• **Testo da leggere**:

“Quai d’Orsay, cronache diplomatiche” è una straordinaria satira della diplomazia francese, sul potere e sulla vita lavorativa nel gabinetto del ministro degli Affari Esteri.
Edito da Dargaud, “le cronache diplomatiche” questo è il sottotitolo, ha come magnifico e retorico scenario il Quai d’Orsay, appunto la Farnesina d’Oltralpe. Si tratta di un fumetto- reportage concepito in due tomi, e terminato nel gennaio 2010.
Coronato da un successo incredibile (800mila copie vendute subito), Bertrand Tavernier ne ha acquistato i diritti e diventerà presto un film, seguendo anche una nuova tendenza francese a fare film che rappresentano il potere (Pater di Alain Cavalier, L’exercise de l’Etat di Pierre Schoeller e La conquête de Xavier Durringer).
Il primo tomo è stato tradotto in Italia per la Coconino, mentre il secondo uscirà a settembre.
L’argomento è soltanto apparentemente tutto francese, non solo abbraccia il tema universale dell’ottusità e del grottesco del potere, ma nello specifico di uno dei protagonisti, Arthur, abbraccia tutti i ruoli di (onesti) consiglieri nei ministeri e di chi, con una preparazione ferratissima e ottima volontà, lavora come tecnico.

• **Esercizio breve 1**:
Ricopia parola per parola tutti i record qui sotto, senza le immagini.

• **Contenuto dei dati**:
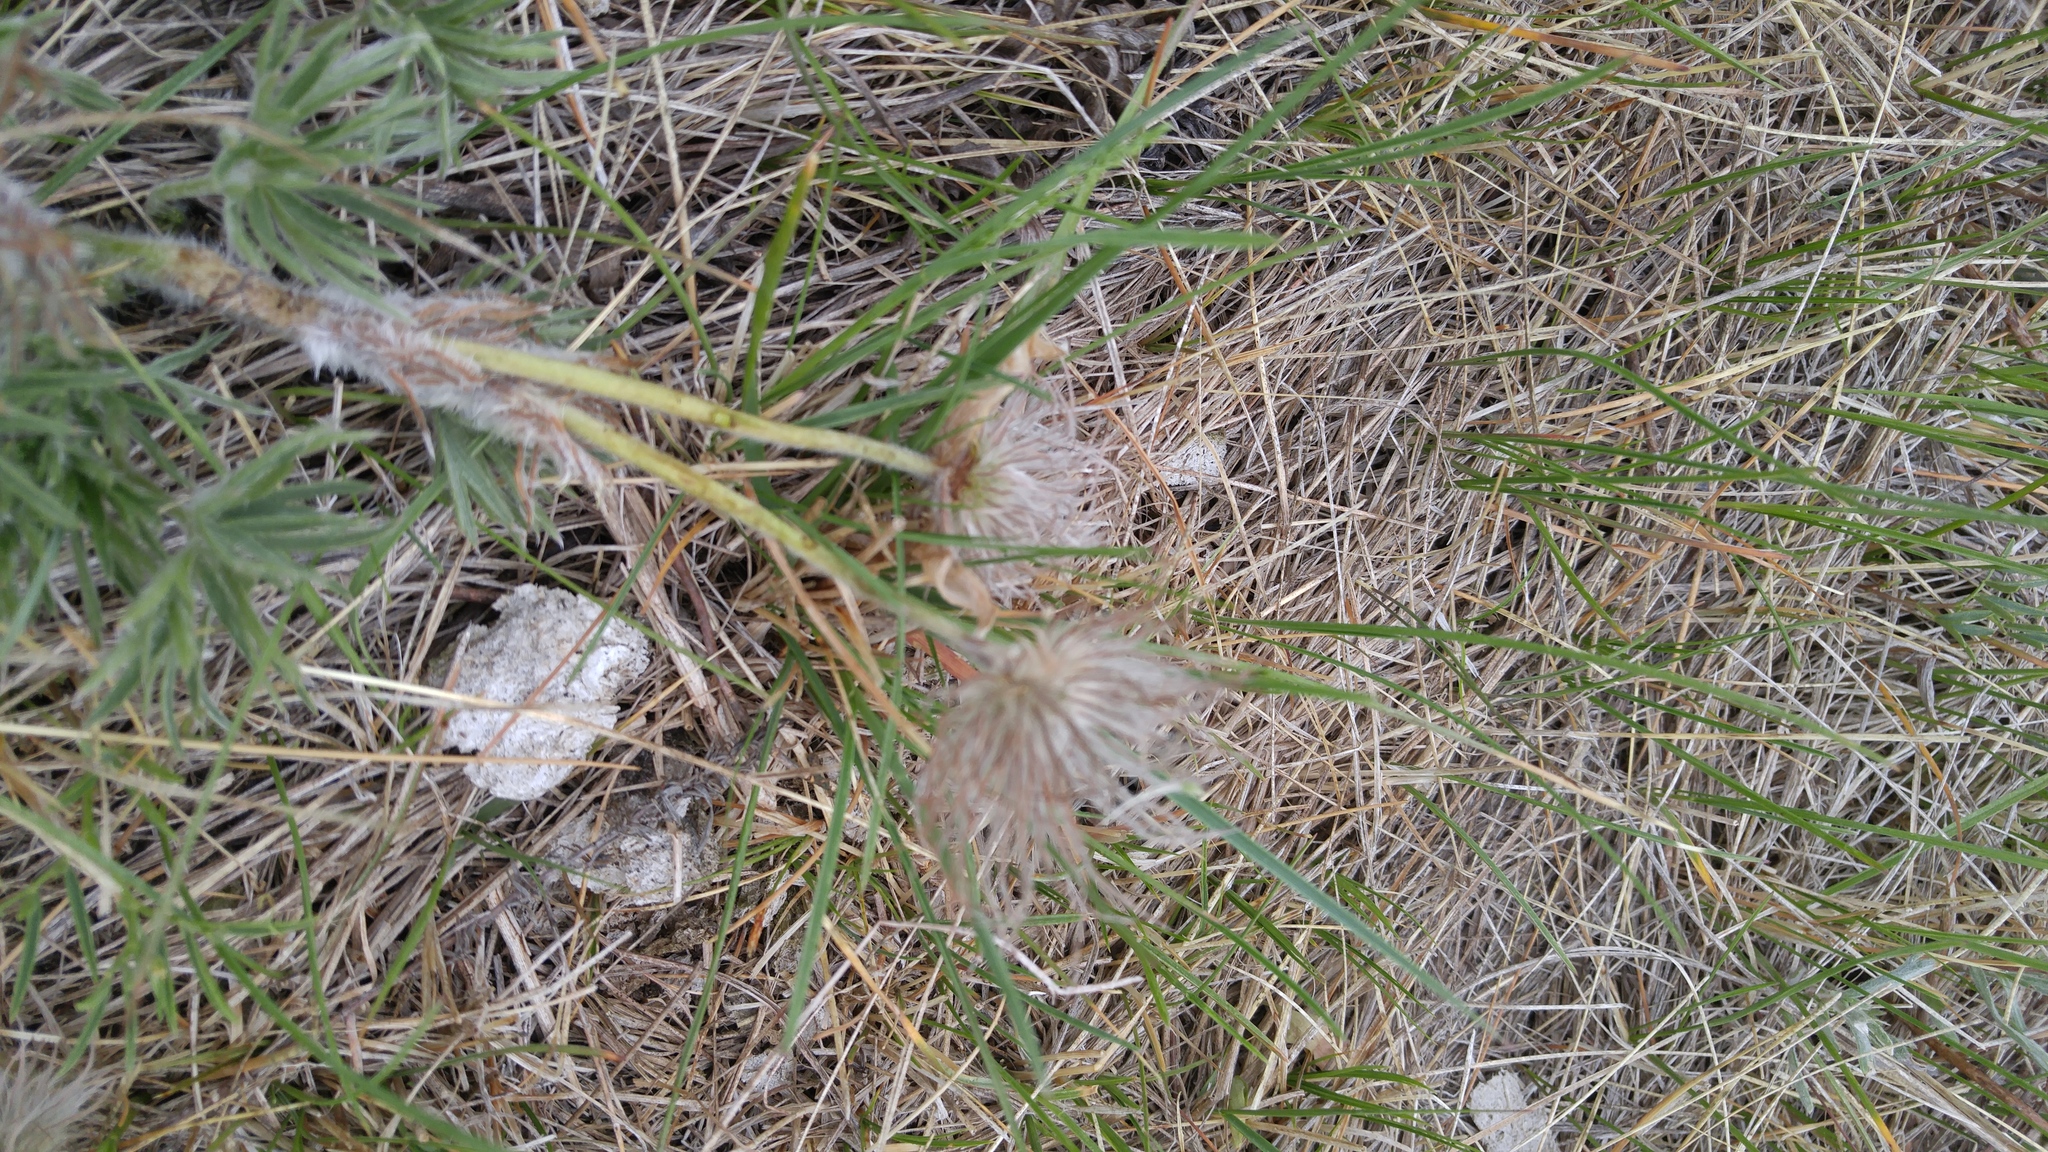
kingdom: Plantae
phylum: Tracheophyta
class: Magnoliopsida
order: Ranunculales
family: Ranunculaceae
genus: Pulsatilla
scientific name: Pulsatilla nuttalliana
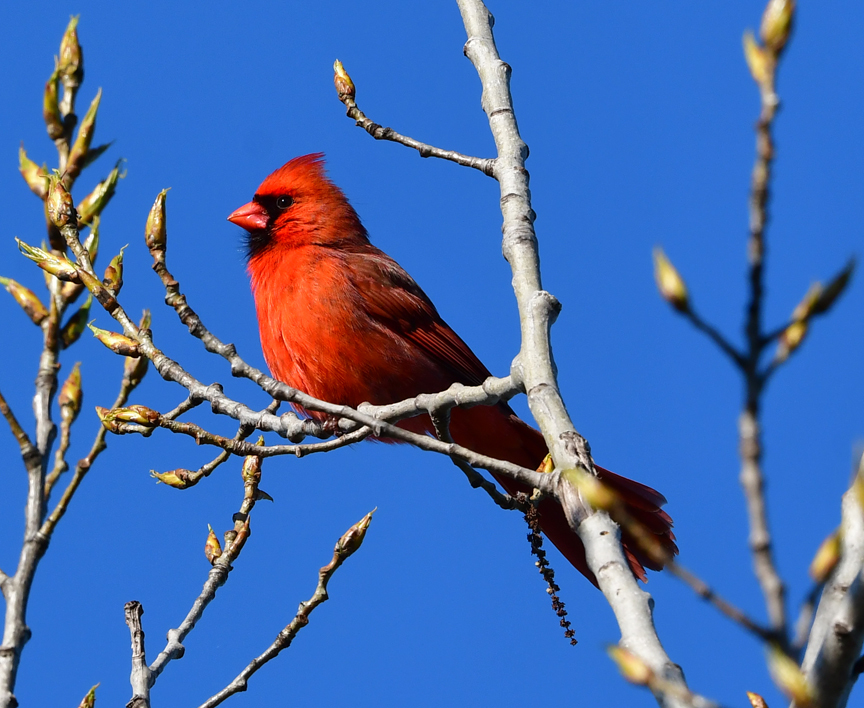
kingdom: Animalia
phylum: Chordata
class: Aves
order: Passeriformes
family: Cardinalidae
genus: Cardinalis
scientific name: Cardinalis cardinalis
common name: Northern cardinal
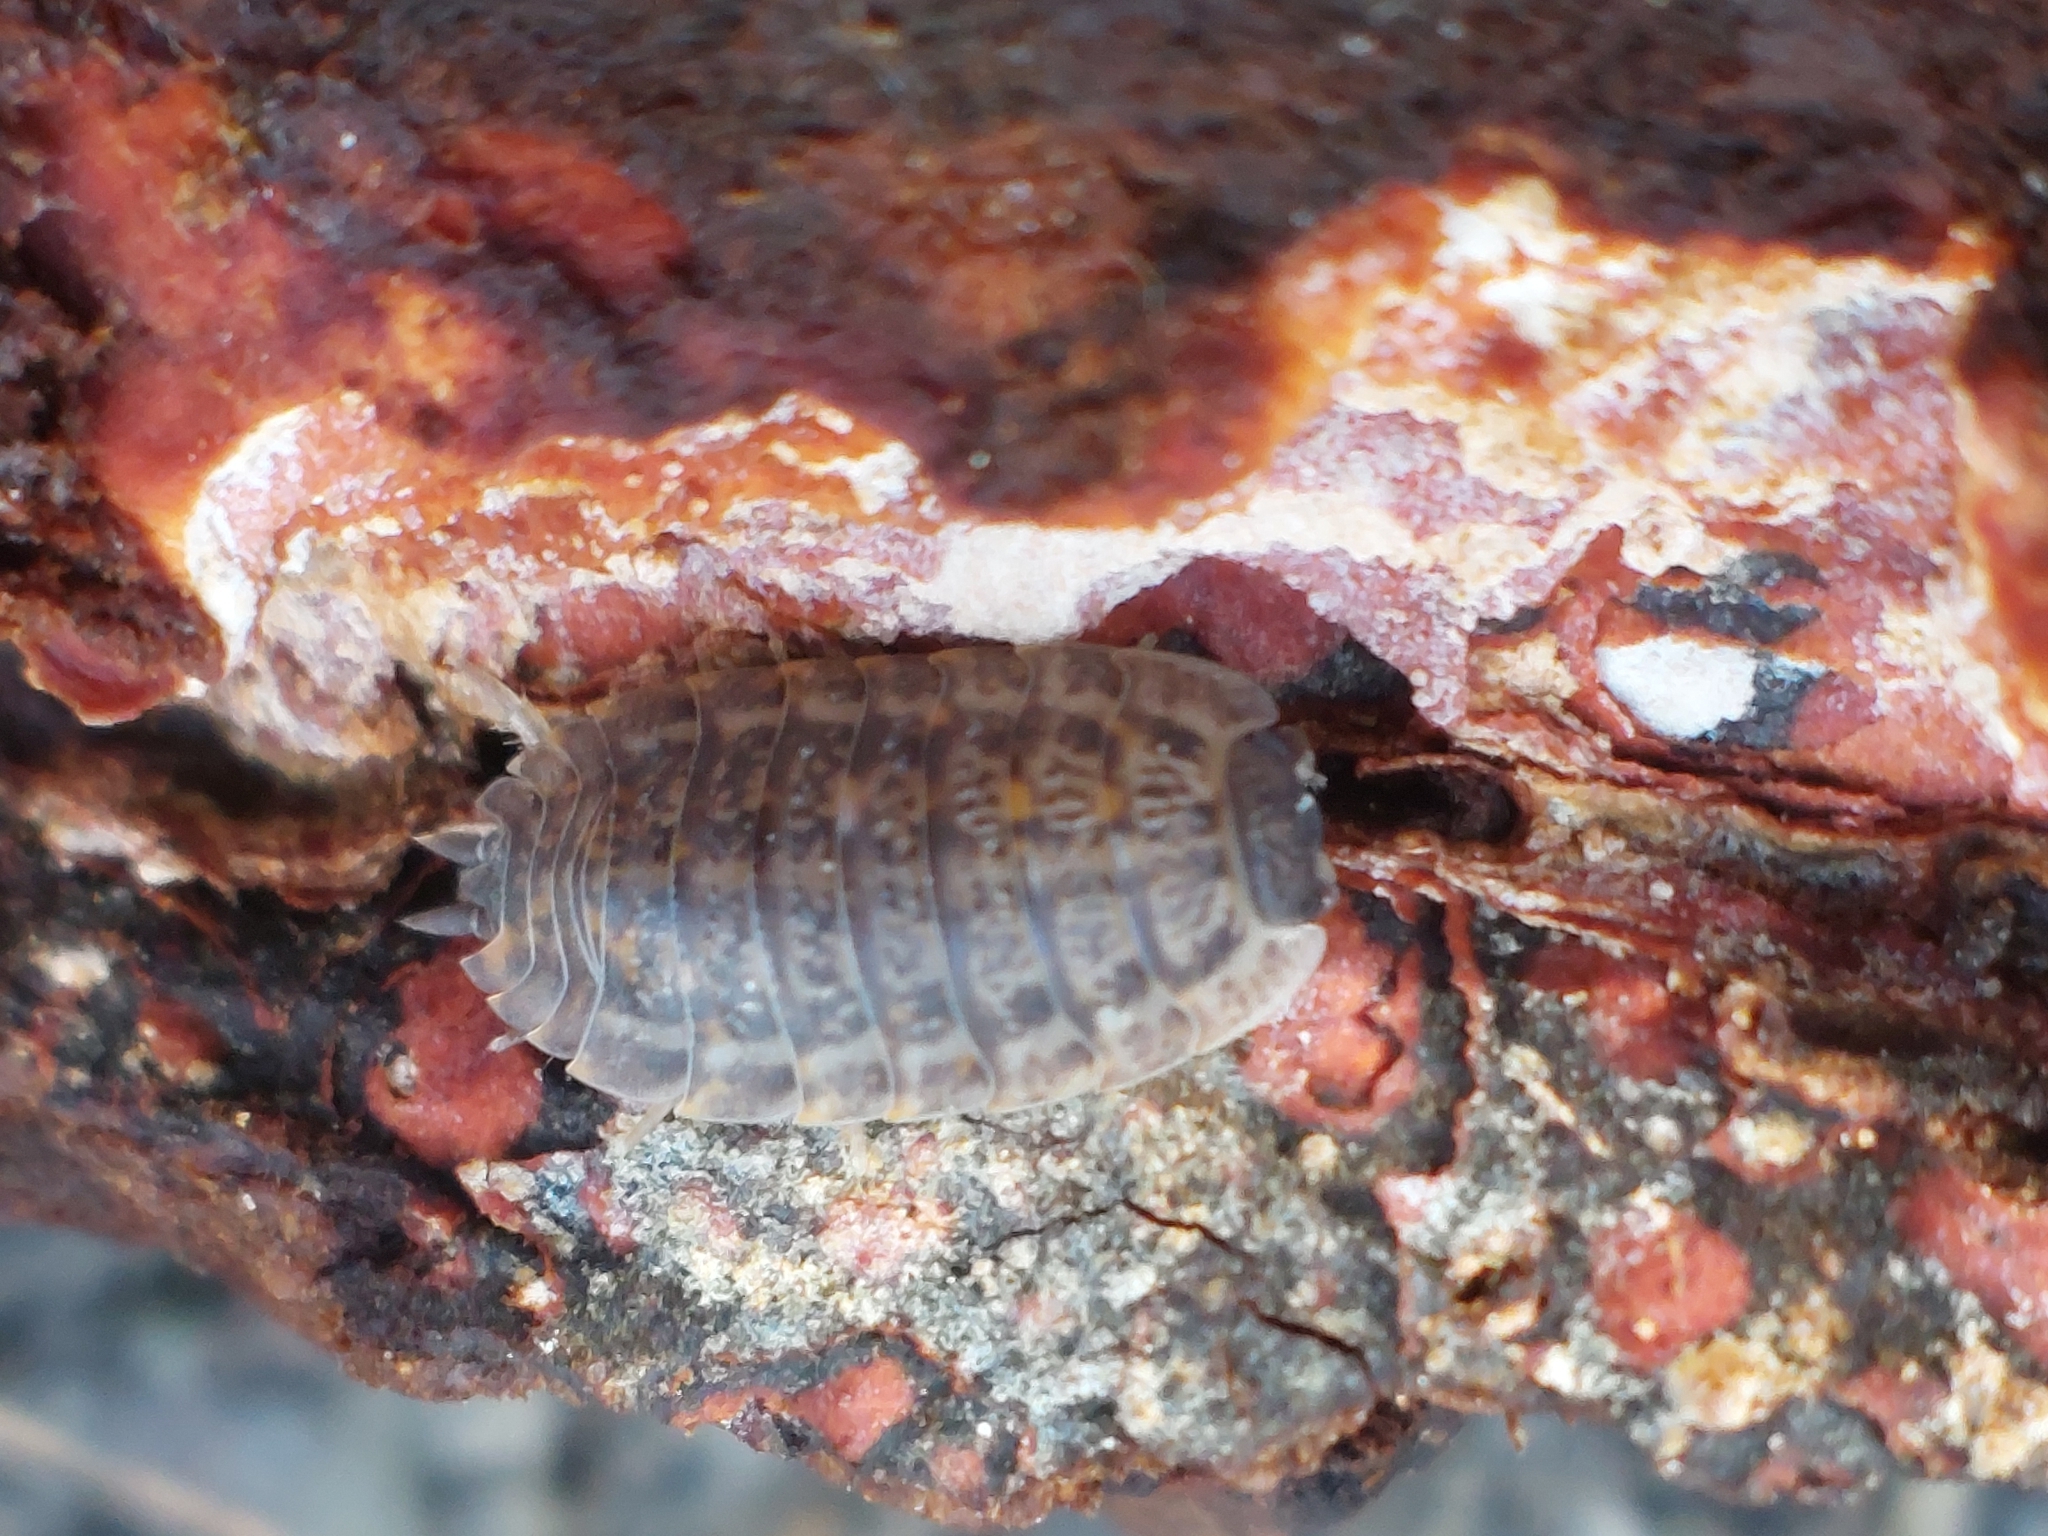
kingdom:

• **Esercizio breve 2**:
Secondo il testo da leggere, chi ha comprato i diritti del fumetto per farne un film?

• **Risultato esercizio 1**:
kingdom: Plantae
phylum: Tracheophyta
class: Magnoliopsida
order: Ranunculales
family: Ranunculaceae
genus: Pulsatilla
scientific name: Pulsatilla nuttalliana
kingdom: Animalia
phylum: Chordata
class: Aves
order: Passeriformes
family: Cardinalidae
genus: Cardinalis
scientific name: Cardinalis cardinalis
common name: Northern cardinal
kingdom:

• **Risultato esercizio 2**:
Bertrand Tavernier.